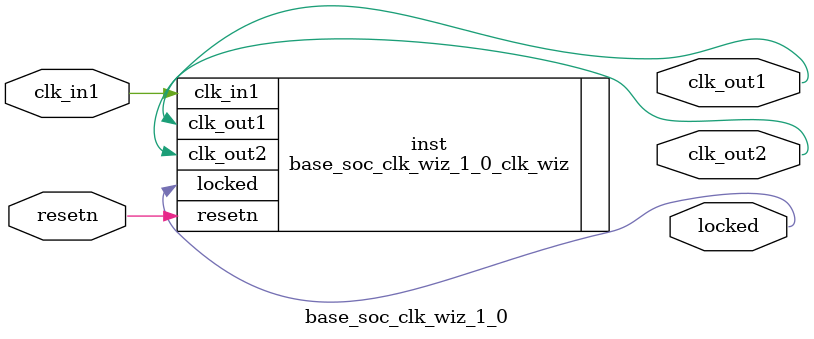
<source format=v>


`timescale 1ps/1ps

(* CORE_GENERATION_INFO = "base_soc_clk_wiz_1_0,clk_wiz_v5_3_3_0,{component_name=base_soc_clk_wiz_1_0,use_phase_alignment=true,use_min_o_jitter=false,use_max_i_jitter=false,use_dyn_phase_shift=false,use_inclk_switchover=false,use_dyn_reconfig=false,enable_axi=0,feedback_source=FDBK_AUTO,PRIMITIVE=MMCM,num_out_clk=2,clkin1_period=10.0,clkin2_period=10.0,use_power_down=false,use_reset=true,use_locked=true,use_inclk_stopped=false,feedback_type=SINGLE,CLOCK_MGR_TYPE=NA,manual_override=false}" *)

module base_soc_clk_wiz_1_0 
 (
  // Clock out ports
  output        clk_out1,
  output        clk_out2,
  // Status and control signals
  input         resetn,
  output        locked,
 // Clock in ports
  input         clk_in1
 );

  base_soc_clk_wiz_1_0_clk_wiz inst
  (
  // Clock out ports  
  .clk_out1(clk_out1),
  .clk_out2(clk_out2),
  // Status and control signals               
  .resetn(resetn), 
  .locked(locked),
 // Clock in ports
  .clk_in1(clk_in1)
  );

endmodule

</source>
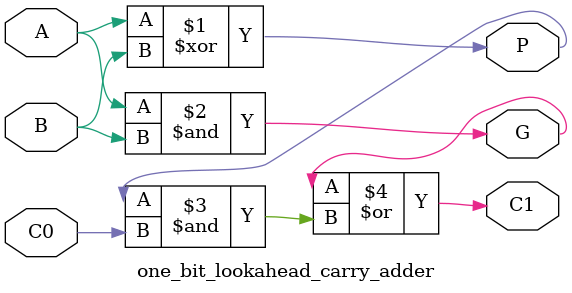
<source format=v>
`timescale 1ns / 1ps
module one_bit_lookahead_carry_adder(A, B, C0, P, G, C1);

input A;
input B;
input C0 ;  // initially for the main model in first look ahead adder it will be ZERO.
output P;
output G ;
output C1;

assign P = A ^B ;
assign G = A &B ;
assign C1 = (G | (P&C0)) ;

endmodule

</source>
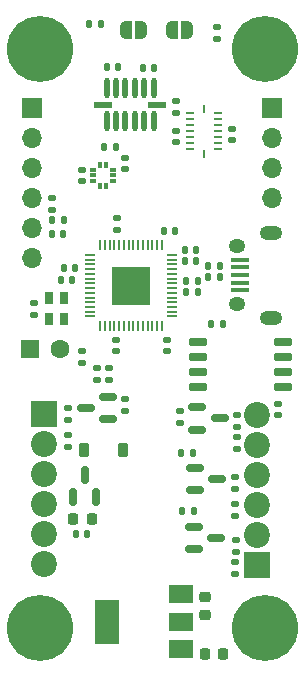
<source format=gbr>
%TF.GenerationSoftware,KiCad,Pcbnew,7.0.5*%
%TF.CreationDate,2023-12-24T21:30:35-08:00*%
%TF.ProjectId,Lyrav3,4c797261-7633-42e6-9b69-6361645f7063,rev?*%
%TF.SameCoordinates,Original*%
%TF.FileFunction,Soldermask,Bot*%
%TF.FilePolarity,Negative*%
%FSLAX46Y46*%
G04 Gerber Fmt 4.6, Leading zero omitted, Abs format (unit mm)*
G04 Created by KiCad (PCBNEW 7.0.5) date 2023-12-24 21:30:35*
%MOMM*%
%LPD*%
G01*
G04 APERTURE LIST*
G04 Aperture macros list*
%AMRoundRect*
0 Rectangle with rounded corners*
0 $1 Rounding radius*
0 $2 $3 $4 $5 $6 $7 $8 $9 X,Y pos of 4 corners*
0 Add a 4 corners polygon primitive as box body*
4,1,4,$2,$3,$4,$5,$6,$7,$8,$9,$2,$3,0*
0 Add four circle primitives for the rounded corners*
1,1,$1+$1,$2,$3*
1,1,$1+$1,$4,$5*
1,1,$1+$1,$6,$7*
1,1,$1+$1,$8,$9*
0 Add four rect primitives between the rounded corners*
20,1,$1+$1,$2,$3,$4,$5,0*
20,1,$1+$1,$4,$5,$6,$7,0*
20,1,$1+$1,$6,$7,$8,$9,0*
20,1,$1+$1,$8,$9,$2,$3,0*%
%AMFreePoly0*
4,1,19,0.000000,0.744911,0.071157,0.744911,0.207708,0.704816,0.327430,0.627875,0.420627,0.520320,0.479746,0.390866,0.500000,0.250000,0.500000,-0.250000,0.479746,-0.390866,0.420627,-0.520320,0.327430,-0.627875,0.207708,-0.704816,0.071157,-0.744911,0.000000,-0.744911,0.000000,-0.750000,-0.500000,-0.750000,-0.500000,0.750000,0.000000,0.750000,0.000000,0.744911,0.000000,0.744911,
$1*%
%AMFreePoly1*
4,1,19,0.500000,-0.750000,0.000000,-0.750000,0.000000,-0.744911,-0.071157,-0.744911,-0.207708,-0.704816,-0.327430,-0.627875,-0.420627,-0.520320,-0.479746,-0.390866,-0.500000,-0.250000,-0.500000,0.250000,-0.479746,0.390866,-0.420627,0.520320,-0.327430,0.627875,-0.207708,0.704816,-0.071157,0.744911,0.000000,0.744911,0.000000,0.750000,0.500000,0.750000,0.500000,-0.750000,0.500000,-0.750000,
$1*%
G04 Aperture macros list end*
%ADD10RoundRect,0.140000X0.170000X-0.140000X0.170000X0.140000X-0.170000X0.140000X-0.170000X-0.140000X0*%
%ADD11RoundRect,0.140000X-0.140000X-0.170000X0.140000X-0.170000X0.140000X0.170000X-0.140000X0.170000X0*%
%ADD12RoundRect,0.225000X-0.225000X-0.250000X0.225000X-0.250000X0.225000X0.250000X-0.225000X0.250000X0*%
%ADD13RoundRect,0.140000X0.140000X0.170000X-0.140000X0.170000X-0.140000X-0.170000X0.140000X-0.170000X0*%
%ADD14RoundRect,0.225000X0.250000X-0.225000X0.250000X0.225000X-0.250000X0.225000X-0.250000X-0.225000X0*%
%ADD15R,2.000000X1.500000*%
%ADD16R,2.000000X3.800000*%
%ADD17RoundRect,0.225000X-0.225000X-0.375000X0.225000X-0.375000X0.225000X0.375000X-0.225000X0.375000X0*%
%ADD18R,0.800000X1.000000*%
%ADD19C,5.600000*%
%ADD20O,1.700000X1.700000*%
%ADD21R,1.700000X1.700000*%
%ADD22C,1.600000*%
%ADD23R,1.600000X1.600000*%
%ADD24C,2.200000*%
%ADD25R,2.200000X2.200000*%
%ADD26RoundRect,0.140000X-0.170000X0.140000X-0.170000X-0.140000X0.170000X-0.140000X0.170000X0.140000X0*%
%ADD27RoundRect,0.135000X-0.135000X-0.185000X0.135000X-0.185000X0.135000X0.185000X-0.135000X0.185000X0*%
%ADD28RoundRect,0.135000X-0.185000X0.135000X-0.185000X-0.135000X0.185000X-0.135000X0.185000X0.135000X0*%
%ADD29RoundRect,0.135000X0.135000X0.185000X-0.135000X0.185000X-0.135000X-0.185000X0.135000X-0.185000X0*%
%ADD30RoundRect,0.050000X0.050000X-0.387500X0.050000X0.387500X-0.050000X0.387500X-0.050000X-0.387500X0*%
%ADD31RoundRect,0.050000X0.387500X-0.050000X0.387500X0.050000X-0.387500X0.050000X-0.387500X-0.050000X0*%
%ADD32R,3.200000X3.200000*%
%ADD33RoundRect,0.150000X-0.587500X-0.150000X0.587500X-0.150000X0.587500X0.150000X-0.587500X0.150000X0*%
%ADD34R,0.500000X0.300000*%
%ADD35R,0.300000X0.500000*%
%ADD36RoundRect,0.150000X0.150000X-0.587500X0.150000X0.587500X-0.150000X0.587500X-0.150000X-0.587500X0*%
%ADD37RoundRect,0.135000X0.185000X-0.135000X0.185000X0.135000X-0.185000X0.135000X-0.185000X-0.135000X0*%
%ADD38RoundRect,0.150000X-0.650000X-0.150000X0.650000X-0.150000X0.650000X0.150000X-0.650000X0.150000X0*%
%ADD39R,1.600000X0.400000*%
%ADD40O,1.400000X1.200000*%
%ADD41O,1.900000X1.200000*%
%ADD42FreePoly0,0.000000*%
%ADD43FreePoly1,0.000000*%
%ADD44R,0.800000X0.250000*%
%ADD45R,0.250000X0.800000*%
%ADD46R,1.550000X0.600000*%
%ADD47O,0.450000X1.770000*%
%ADD48RoundRect,0.150000X0.587500X0.150000X-0.587500X0.150000X-0.587500X-0.150000X0.587500X-0.150000X0*%
G04 APERTURE END LIST*
D10*
%TO.C,C13*%
X2455000Y29518000D03*
X2455000Y30478000D03*
%TD*%
D11*
%TO.C,C8*%
X6011000Y10948000D03*
X6971000Y10948000D03*
%TD*%
D12*
%TO.C,C7*%
X5782400Y12243400D03*
X7332400Y12243400D03*
%TD*%
D13*
%TO.C,C3*%
X4918800Y36348000D03*
X3958800Y36348000D03*
%TD*%
D14*
%TO.C,C6*%
X16932601Y4051600D03*
X16932601Y5601600D03*
%TD*%
D15*
%TO.C,U5*%
X14926800Y5831200D03*
D16*
X8626800Y3531200D03*
D15*
X14926800Y3531200D03*
X14926800Y1231200D03*
%TD*%
D12*
%TO.C,C5*%
X16945400Y762600D03*
X18495400Y762600D03*
%TD*%
D17*
%TO.C,D1*%
X6672400Y18085400D03*
X9972400Y18085400D03*
%TD*%
D18*
%TO.C,X2*%
X3769600Y29159800D03*
X3769600Y30959800D03*
X4969600Y30959800D03*
X4969600Y29159800D03*
%TD*%
D19*
%TO.C,H3*%
X3000000Y3000000D03*
%TD*%
D20*
%TO.C,J8*%
X22648000Y39396000D03*
X22648000Y41936000D03*
X22648000Y44476000D03*
D21*
X22648000Y47016000D03*
%TD*%
D19*
%TO.C,H1*%
X3000000Y52000000D03*
%TD*%
%TO.C,H2*%
X22000000Y52000000D03*
%TD*%
%TO.C,H4*%
X22000000Y3000000D03*
%TD*%
D22*
%TO.C,C9*%
X4664800Y26619800D03*
D23*
X2164800Y26619800D03*
%TD*%
D24*
%TO.C,J2*%
X3293200Y8433400D03*
X3293200Y10973400D03*
X3293200Y13513400D03*
X3293200Y16053400D03*
X3293200Y18593400D03*
D25*
X3293200Y21133400D03*
%TD*%
D24*
%TO.C,J9*%
X21327200Y21006400D03*
X21327200Y18466400D03*
X21327200Y15926400D03*
X21327200Y13386400D03*
X21327200Y10846400D03*
D25*
X21327200Y8306400D03*
%TD*%
D20*
%TO.C,J6*%
X2328000Y34326000D03*
X2328000Y36866000D03*
X2328000Y39406000D03*
X2328000Y41946000D03*
X2328000Y44486000D03*
D21*
X2328000Y47026000D03*
%TD*%
D26*
%TO.C,C22*%
X13758000Y27379200D03*
X13758000Y26419200D03*
%TD*%
D27*
%TO.C,R18*%
X18230400Y33630200D03*
X17210400Y33630200D03*
%TD*%
D11*
%TO.C,C11*%
X9564400Y50445000D03*
X8604400Y50445000D03*
%TD*%
D28*
%TO.C,R17*%
X14824800Y21338600D03*
X14824800Y20318600D03*
%TD*%
D29*
%TO.C,R6*%
X8396600Y43714000D03*
X9416600Y43714000D03*
%TD*%
D13*
%TO.C,C10*%
X11703200Y50394200D03*
X12663200Y50394200D03*
%TD*%
D30*
%TO.C,U8*%
X13276100Y28525900D03*
X12876100Y28525900D03*
X12476100Y28525900D03*
X12076100Y28525900D03*
X11676100Y28525900D03*
X11276100Y28525900D03*
X10876100Y28525900D03*
X10476100Y28525900D03*
X10076100Y28525900D03*
X9676100Y28525900D03*
X9276100Y28525900D03*
X8876100Y28525900D03*
X8476100Y28525900D03*
X8076100Y28525900D03*
D31*
X7238600Y29363400D03*
X7238600Y29763400D03*
X7238600Y30163400D03*
X7238600Y30563400D03*
X7238600Y30963400D03*
X7238600Y31363400D03*
X7238600Y31763400D03*
X7238600Y32163400D03*
X7238600Y32563400D03*
X7238600Y32963400D03*
X7238600Y33363400D03*
X7238600Y33763400D03*
X7238600Y34163400D03*
X7238600Y34563400D03*
D30*
X8076100Y35400900D03*
X8476100Y35400900D03*
X8876100Y35400900D03*
X9276100Y35400900D03*
X9676100Y35400900D03*
X10076100Y35400900D03*
X10476100Y35400900D03*
X10876100Y35400900D03*
X11276100Y35400900D03*
X11676100Y35400900D03*
X12076100Y35400900D03*
X12476100Y35400900D03*
X12876100Y35400900D03*
X13276100Y35400900D03*
D31*
X14113600Y34563400D03*
X14113600Y34163400D03*
X14113600Y33763400D03*
X14113600Y33363400D03*
X14113600Y32963400D03*
X14113600Y32563400D03*
X14113600Y32163400D03*
X14113600Y31763400D03*
X14113600Y31363400D03*
X14113600Y30963400D03*
X14113600Y30563400D03*
X14113600Y30163400D03*
X14113600Y29763400D03*
X14113600Y29363400D03*
D32*
X10676100Y31963400D03*
%TD*%
D33*
%TO.C,Q2*%
X17974400Y15596200D03*
X16099400Y16546200D03*
X16099400Y14646200D03*
%TD*%
D34*
%TO.C,U3*%
X7452400Y41801000D03*
X7452400Y41301000D03*
X7452400Y40801000D03*
D35*
X8072400Y40431000D03*
X8572400Y40431000D03*
D34*
X9192400Y40801000D03*
X9192400Y41301000D03*
X9192400Y41801000D03*
D35*
X8572400Y42171000D03*
X8072400Y42171000D03*
%TD*%
D11*
%TO.C,C17*%
X16320800Y31395000D03*
X15360800Y31395000D03*
%TD*%
D36*
%TO.C,Q1*%
X6747600Y15924100D03*
X5797600Y14049100D03*
X7697600Y14049100D03*
%TD*%
D37*
%TO.C,R27*%
X10202000Y21385400D03*
X10202000Y22405400D03*
%TD*%
D29*
%TO.C,R16*%
X15026000Y12853000D03*
X16046000Y12853000D03*
%TD*%
D38*
%TO.C,U9*%
X23581000Y23394000D03*
X23581000Y24664000D03*
X23581000Y25934000D03*
X23581000Y27204000D03*
X16381000Y27204000D03*
X16381000Y25934000D03*
X16381000Y24664000D03*
X16381000Y23394000D03*
%TD*%
D28*
%TO.C,R7*%
X14443800Y47627600D03*
X14443800Y46607600D03*
%TD*%
D26*
%TO.C,C1*%
X14513800Y45092400D03*
X14513800Y44132400D03*
%TD*%
D11*
%TO.C,C21*%
X14390400Y36627400D03*
X13430400Y36627400D03*
%TD*%
D29*
%TO.C,R15*%
X17210400Y32665000D03*
X18230400Y32665000D03*
%TD*%
D26*
%TO.C,C12*%
X10125800Y41837000D03*
X10125800Y42797000D03*
%TD*%
D28*
%TO.C,R2*%
X6519000Y25424000D03*
X6519000Y26444000D03*
%TD*%
D10*
%TO.C,C2*%
X19267701Y44283399D03*
X19267701Y45243399D03*
%TD*%
D26*
%TO.C,C4*%
X6500000Y40829000D03*
X6500000Y41789000D03*
%TD*%
D28*
%TO.C,R22*%
X7763600Y23999600D03*
X7763600Y25019600D03*
%TD*%
D11*
%TO.C,C19*%
X16219200Y35001800D03*
X15259200Y35001800D03*
%TD*%
D39*
%TO.C,J7*%
X19889100Y34168200D03*
X19889100Y33518200D03*
X19889100Y32868200D03*
X19889100Y32218200D03*
X19879100Y31568200D03*
D40*
X19639100Y30448200D03*
X19639100Y35288200D03*
D41*
X22539100Y36468200D03*
X22539100Y29268200D03*
%TD*%
D26*
%TO.C,C23*%
X9440000Y26444600D03*
X9440000Y27404600D03*
%TD*%
D27*
%TO.C,R1*%
X8149313Y54128000D03*
X7129313Y54128000D03*
%TD*%
D33*
%TO.C,Q3*%
X17895900Y10617800D03*
X16020900Y11567800D03*
X16020900Y9667800D03*
%TD*%
D28*
%TO.C,R25*%
X5325200Y18286600D03*
X5325200Y19306600D03*
%TD*%
D11*
%TO.C,C25*%
X16320800Y32360200D03*
X15360800Y32360200D03*
%TD*%
D42*
%TO.C,J4*%
X15424000Y53620000D03*
D43*
X14124000Y53620000D03*
%TD*%
D28*
%TO.C,R12*%
X19447600Y8537000D03*
X19447600Y7517000D03*
%TD*%
%TO.C,R10*%
X19549200Y9396600D03*
X19549200Y10416600D03*
%TD*%
%TO.C,R21*%
X19498400Y14779400D03*
X19498400Y15799400D03*
%TD*%
D29*
%TO.C,R3*%
X17464400Y28702600D03*
X18484400Y28702600D03*
%TD*%
D28*
%TO.C,R23*%
X5323200Y21592600D03*
X5323200Y20572600D03*
%TD*%
D44*
%TO.C,U2*%
X18076000Y43544200D03*
X18076000Y44044200D03*
X18076000Y44544200D03*
X18076000Y45044200D03*
X18076000Y45544200D03*
X18076000Y46044200D03*
X18076000Y46544200D03*
D45*
X16876000Y46954200D03*
D44*
X15676000Y46544200D03*
X15676000Y46044200D03*
X15676000Y45544200D03*
X15676000Y45044200D03*
X15676000Y44544200D03*
X15676000Y44044200D03*
X15676000Y43544200D03*
D45*
X16876000Y43134200D03*
%TD*%
D28*
%TO.C,R24*%
X19498400Y12495400D03*
X19498400Y13515400D03*
%TD*%
D46*
%TO.C,U4*%
X8308400Y47295400D03*
D47*
X8608400Y45885400D03*
X9408400Y45885400D03*
X10208400Y45885400D03*
X11008400Y45885400D03*
X11808400Y45885400D03*
X12608400Y45885400D03*
D46*
X12908400Y47295400D03*
D47*
X12608400Y48705400D03*
X11808400Y48705400D03*
X11008400Y48705400D03*
X10208400Y48705400D03*
X9408400Y48705400D03*
X8608400Y48705400D03*
%TD*%
D42*
%TO.C,J3*%
X11516999Y53620000D03*
D43*
X10216999Y53620000D03*
%TD*%
D29*
%TO.C,R5*%
X3951600Y37491000D03*
X4971600Y37491000D03*
%TD*%
D28*
%TO.C,R4*%
X3953600Y38403400D03*
X3953600Y39423400D03*
%TD*%
D37*
%TO.C,R14*%
X17974400Y53862800D03*
X17974400Y52842800D03*
%TD*%
D48*
%TO.C,Q5*%
X8699100Y22540600D03*
X8699100Y20640600D03*
X6824100Y21590600D03*
%TD*%
D13*
%TO.C,C16*%
X4997600Y33427000D03*
X5957600Y33427000D03*
%TD*%
D29*
%TO.C,R26*%
X14873600Y17831400D03*
X15893600Y17831400D03*
%TD*%
D13*
%TO.C,C24*%
X4743600Y32461800D03*
X5703600Y32461800D03*
%TD*%
D33*
%TO.C,Q4*%
X16302600Y19777000D03*
X16302600Y21677000D03*
X18177600Y20727000D03*
%TD*%
D28*
%TO.C,R28*%
X8830400Y23976200D03*
X8830400Y24996200D03*
%TD*%
D26*
%TO.C,C27*%
X23156000Y21009000D03*
X23156000Y21969000D03*
%TD*%
D11*
%TO.C,C18*%
X16219200Y34036600D03*
X15259200Y34036600D03*
%TD*%
D10*
%TO.C,C26*%
X9465400Y37666200D03*
X9465400Y36706200D03*
%TD*%
D28*
%TO.C,R13*%
X19650800Y18134200D03*
X19650800Y19154200D03*
%TD*%
%TO.C,R11*%
X19650800Y21033800D03*
X19650800Y20013800D03*
%TD*%
M02*

</source>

THE PROBLEM: Will you return exactly the lines above from the one with "X10202000Y21385400D03*" down to the one with "X19889100Y34168200D03*", counting both as part of the range?

SOLUTION TO THIS PROBLEM:
X10202000Y21385400D03*
X10202000Y22405400D03*
%TD*%
D29*
%TO.C,R16*%
X15026000Y12853000D03*
X16046000Y12853000D03*
%TD*%
D38*
%TO.C,U9*%
X23581000Y23394000D03*
X23581000Y24664000D03*
X23581000Y25934000D03*
X23581000Y27204000D03*
X16381000Y27204000D03*
X16381000Y25934000D03*
X16381000Y24664000D03*
X16381000Y23394000D03*
%TD*%
D28*
%TO.C,R7*%
X14443800Y47627600D03*
X14443800Y46607600D03*
%TD*%
D26*
%TO.C,C1*%
X14513800Y45092400D03*
X14513800Y44132400D03*
%TD*%
D11*
%TO.C,C21*%
X14390400Y36627400D03*
X13430400Y36627400D03*
%TD*%
D29*
%TO.C,R15*%
X17210400Y32665000D03*
X18230400Y32665000D03*
%TD*%
D26*
%TO.C,C12*%
X10125800Y41837000D03*
X10125800Y42797000D03*
%TD*%
D28*
%TO.C,R2*%
X6519000Y25424000D03*
X6519000Y26444000D03*
%TD*%
D10*
%TO.C,C2*%
X19267701Y44283399D03*
X19267701Y45243399D03*
%TD*%
D26*
%TO.C,C4*%
X6500000Y40829000D03*
X6500000Y41789000D03*
%TD*%
D28*
%TO.C,R22*%
X7763600Y23999600D03*
X7763600Y25019600D03*
%TD*%
D11*
%TO.C,C19*%
X16219200Y35001800D03*
X15259200Y35001800D03*
%TD*%
D39*
%TO.C,J7*%
X19889100Y34168200D03*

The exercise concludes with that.